----- Given text -----

His wife’s experience prompted Engle to ask Education Lab and The Seattle Times why school districts in Washington don’t use more financial incentives to recruit and retain teachers who work with special-needs children. He specifically wondered whether any districts offer a higher salary, lower caseloads or loan-forgiveness programs to address the shortage of special-education teachers.



In Washington, it’s difficult to quantify the exact scope of that shortage, but in 2016, principals identified special-education classrooms as the most challenging vacancies to fill each year. Across the United States, virtually every state and territory reported teacher shortages in special education, according to an Education Week analysis of federal data.



The shortage, at least in Washington, seems to stem from a mismatch in the supply and demand of special-education teachers.



In 2015, researchers with the University of Washington, Western Washington University and the American Institutes for Research in Seattle released a report that found the number of teachers trained in special education has remained basically flat over the past 20 years. While that limits the pool of candidates available to fill vacancies, the state also has trouble keeping teachers now working in the classroom: “For most of the past 25 years, (special-education) teachers are more likely to leave the workforce in Washington state than teachers in other areas,” the researchers wrote.



Among their proposed solutions, the researchers suggested districts could offer different levels of pay for those hard-to-fill positions. But across Washington, there are few examples of districts taking that approach.



“We feel like every job is just as important as the next,” said Phyllis Campano, president of the Seattle Education Association, which represents teachers in the state’s largest school district. “To give one group (of teachers) more money because we feel their job is harder than anybody else, we don’t think that is appropriate because you start pitting everyone against each other.”



Instead of higher pay, Campano said the union’s contract with Seattle Public Schools provides certain protections for special-education teachers, including the automatic assignment of support staff for teachers with higher caseloads and extra time to write individualized education programs for students with special needs.



“Working conditions matter,” Campano said.



Still, Seattle Public Schools, which started the past school year with 21 special-education vacancies, does provide a $500 annual stipend for new hires who agree to work in hard-to-fill positions, including special education. The Bethel School District,  just south of Tacoma, offers a similar annual stipend for special-education teachers but increased the amount from $500 to $1,500 starting two years ago.



In South King County, the Highline School District has considered a different approach to address the supply side of its teacher shortage.



“We have a lot of paraeducators in our own district that have either bachelor’s degrees or (associate) degrees, and some of them have interest in becoming a teacher,” said Gaye Bungart, Highline’s director of special education.



The district already runs a so-called “grow-your-own” teacher-training program that offers scholarships of up to $8,000 per year for bilingual paraeducators to earn their teaching certificates while working with a mentor teacher in the classroom. The future teachers also agree to work in a Washington school once they complete the program, or they must repay the scholarships.



Bungart said she has been working with Central Washington University-Des Moines to debut a similar program this fall for special-education paraeducators who want to study at Highline College.

-----

**Activity:** Please reproduce verbatim the passage from the special-education teacher shortage text between "His wife’s experience" and "demand of special-education teachers.", inclusive.

----- Provided data -----

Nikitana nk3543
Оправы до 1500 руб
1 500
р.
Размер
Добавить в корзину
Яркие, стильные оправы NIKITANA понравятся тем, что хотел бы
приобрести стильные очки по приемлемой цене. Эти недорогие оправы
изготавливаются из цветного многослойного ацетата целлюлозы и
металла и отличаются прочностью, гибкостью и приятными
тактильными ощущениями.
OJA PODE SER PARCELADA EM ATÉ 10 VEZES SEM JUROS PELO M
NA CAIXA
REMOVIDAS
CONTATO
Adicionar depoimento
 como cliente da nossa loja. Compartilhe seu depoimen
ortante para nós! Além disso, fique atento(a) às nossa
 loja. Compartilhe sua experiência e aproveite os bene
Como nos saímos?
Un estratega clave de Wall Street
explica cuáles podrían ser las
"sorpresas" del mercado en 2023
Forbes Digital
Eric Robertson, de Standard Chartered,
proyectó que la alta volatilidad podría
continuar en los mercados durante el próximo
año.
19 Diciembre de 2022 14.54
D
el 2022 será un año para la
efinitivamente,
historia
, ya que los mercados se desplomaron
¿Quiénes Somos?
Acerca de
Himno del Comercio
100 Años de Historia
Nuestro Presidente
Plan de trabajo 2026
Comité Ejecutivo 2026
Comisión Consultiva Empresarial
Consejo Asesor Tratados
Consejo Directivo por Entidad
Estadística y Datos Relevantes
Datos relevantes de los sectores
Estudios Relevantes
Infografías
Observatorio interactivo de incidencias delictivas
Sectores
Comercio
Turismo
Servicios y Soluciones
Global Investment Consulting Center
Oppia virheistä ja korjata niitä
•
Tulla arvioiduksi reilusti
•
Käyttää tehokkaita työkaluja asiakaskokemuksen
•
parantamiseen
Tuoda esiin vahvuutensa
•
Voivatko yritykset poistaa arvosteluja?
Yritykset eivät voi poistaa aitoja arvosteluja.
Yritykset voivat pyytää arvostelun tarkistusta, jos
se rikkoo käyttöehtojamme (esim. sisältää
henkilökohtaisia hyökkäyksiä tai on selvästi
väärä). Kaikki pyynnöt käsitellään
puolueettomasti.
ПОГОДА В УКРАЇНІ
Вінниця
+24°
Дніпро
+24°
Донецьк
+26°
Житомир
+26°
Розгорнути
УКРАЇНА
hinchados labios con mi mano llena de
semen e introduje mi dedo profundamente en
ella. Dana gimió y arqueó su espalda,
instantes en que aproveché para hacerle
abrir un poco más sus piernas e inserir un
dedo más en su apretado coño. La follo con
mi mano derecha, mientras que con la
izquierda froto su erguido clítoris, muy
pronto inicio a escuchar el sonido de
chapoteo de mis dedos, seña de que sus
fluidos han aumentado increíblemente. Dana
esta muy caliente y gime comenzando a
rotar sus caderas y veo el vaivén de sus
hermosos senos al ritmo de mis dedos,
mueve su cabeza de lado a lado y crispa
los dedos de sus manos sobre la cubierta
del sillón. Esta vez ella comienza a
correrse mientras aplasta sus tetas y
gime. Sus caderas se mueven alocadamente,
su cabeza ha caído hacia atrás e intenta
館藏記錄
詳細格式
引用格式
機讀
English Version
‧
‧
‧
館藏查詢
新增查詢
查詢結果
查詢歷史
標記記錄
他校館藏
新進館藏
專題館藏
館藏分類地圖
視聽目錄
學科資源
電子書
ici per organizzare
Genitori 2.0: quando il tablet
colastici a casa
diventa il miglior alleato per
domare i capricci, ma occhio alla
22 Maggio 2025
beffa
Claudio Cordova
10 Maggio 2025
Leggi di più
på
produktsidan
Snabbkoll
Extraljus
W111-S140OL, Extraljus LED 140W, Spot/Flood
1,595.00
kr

-----

**Reply to the exercise:**
His wife’s experience prompted Engle to ask Education Lab and The Seattle Times why school districts in Washington don’t use more financial incentives to recruit and retain teachers who work with special-needs children. He specifically wondered whether any districts offer a higher salary, lower caseloads or loan-forgiveness programs to address the shortage of special-education teachers.



In Washington, it’s difficult to quantify the exact scope of that shortage, but in 2016, principals identified special-education classrooms as the most challenging vacancies to fill each year. Across the United States, virtually every state and territory reported teacher shortages in special education, according to an Education Week analysis of federal data.



The shortage, at least in Washington, seems to stem from a mismatch in the supply and demand of special-education teachers.